Upon completion of the two same bay stages, I was again quickly reminded that my wife buried me on the scoreboard, three stages to none. With my hopes of a top match finish now all but dashed, I did what I should have done from the beginning. I relaxed and decided to have fun.

The next stage had you firing from makeshift "rooftop" props at a small lollipop popper 100 yards away and a second lollipop about 150 yards away in the opposite direction. You were to engage the targets with one round each and continue from the rooftop to a tank hazard prop and then to a series of barrels. You could only advance after making your two hits at each station.

This stage had you firing from makeshift "rooftop" props at small lollipop poppers.

Amanda continued to shoot well and connected several times from the rooftop and then to the first tank trap before time expired. With a new relaxed attitude and vowing to use minimal power on my scope, I climbed the rooftop and awaited the start signal.

Ding. I heard that familiar, smile-inducing sound on my first shot. I was finally connecting after going the previous two stages without a single hit and only a single hit after three stages. I continued to make hit after hit and managed to make it to the second-to-last barrel before time expired. I racked up one of the highest scores on our squad and finally was able to top my wife's stage score.

The smile and enjoyment of shooting returned to me after the successful stage, and I was now eager for more. I realized that quality hits equal points, even if that means leaving targets behind. I was so nerve-racked by the almighty failure to engage penalties of other shooting sports that I was shooting to engage and not shooting to hit. I accepted that a high-power scope is there when you need it, but that full magnification is not a one-size-fits-all solution.

My mindset was finally in the right direction, and my scores followed.

The next stage had us shoot from a prop I had never seen before a swinging platform suspended on four points. The target was 760 yards away and looked absolutely tiny even through my 21x power scope.

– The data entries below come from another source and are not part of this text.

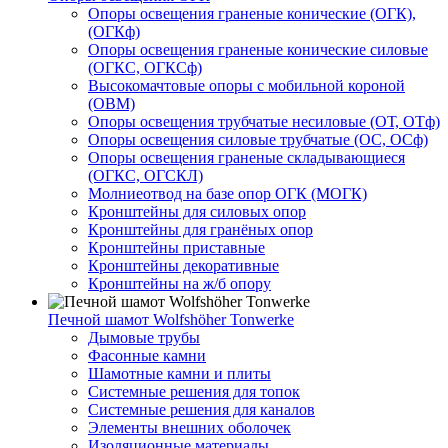
Опоры освещения граненые конические (ОГК),
(ОГКф)
Опоры освещения граненые конические силовые
(ОГКС, ОГКСф)
Высокомачтовые опоры с мобильной короной
(ОВМ)
Опоры освещения трубчатые несиловые (ОТ, ОТф)
Опоры освещения силовые трубчатые (ОС, ОСф)
Опоры освещения граненые складывающиеся
(ОГКС, ОГСКЛ)
Молниеотвод на базе опор ОГК (МОГК)
Кронштейны для силовых опор
Кронштейны для гранёных опор
Кронштейны приставные
Кронштейны декоративные
Кронштейны на ж/б опору
Печной шамот Wolfshöher Tonwerke
Дымовые трубы
Фасонные камни
Шамотные камни и плиты
Системные решения для топок
Системные решения для каналов
Элементы внешних оболочек
Изоляционные материалы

This swinging platform made this 760-yard shot a moving target.

This was the farthest shot I had ever attempted inside or outside of competition, and I was able to connect twice out of the allotted five rounds. This extreme distance gave my wife some trouble but gave her a smile nonetheless with the challenge it presented.

The rest of the match mixed in extreme ranges, such as the previous stage with shorter range "skills" stages. One stage had you shooting from large Crossfit-style tires that bounced your rifle with every shot taken. I thought I had seen every shooting prop possible during my 3-Gun time, but the PRS was broadening my shooting horizons with each subsequent stage.'

Shooting off a tire bounced your rifle with every shot.

After nine stages and 80 rounds of .308 thudded against our shoulders, my wife and I headed to the main area to have lunch and watch the awards ceremony. I was shocked to see a loaded prize table, thanks to the generous sponsors such as U.S. Optics, Ruger, Hornady, Nosler and many others. We were informed that our match had the largest Production turnout in PRS history and everyone would be receiving at least something from the prize table.

My wife and I finished about where you would expect us to for our first match, so thank goodness for generous sponsors! I managed to score a Kahntrol Solutions Muzzle Brake, and Amanda selected a Ruger Backpack as her haul.

With our prizes in hand, we were both hooked on this new precision style of shooting and were eager to find another PRS match. I vowed to remember that PRS is not 3-Gun, and I needed to accept this discipline as its own unique style of shooting. My wife enjoyed the challenge of the long-range targets and committed to learning the vast ocean of information that is wind calls, DOPE and turret manipulation required to make the longest-distance shots.

The competition shooting world offers something for everyone, and if you can swallow your pride and start from the bottom on each new endeavor, you never know where your next passion is waiting. I encourage everyone to get out of their comfort zone and give the PRS a shot.

Amanda with her Ruger Precision Rifle and Ruger Prize table backpack.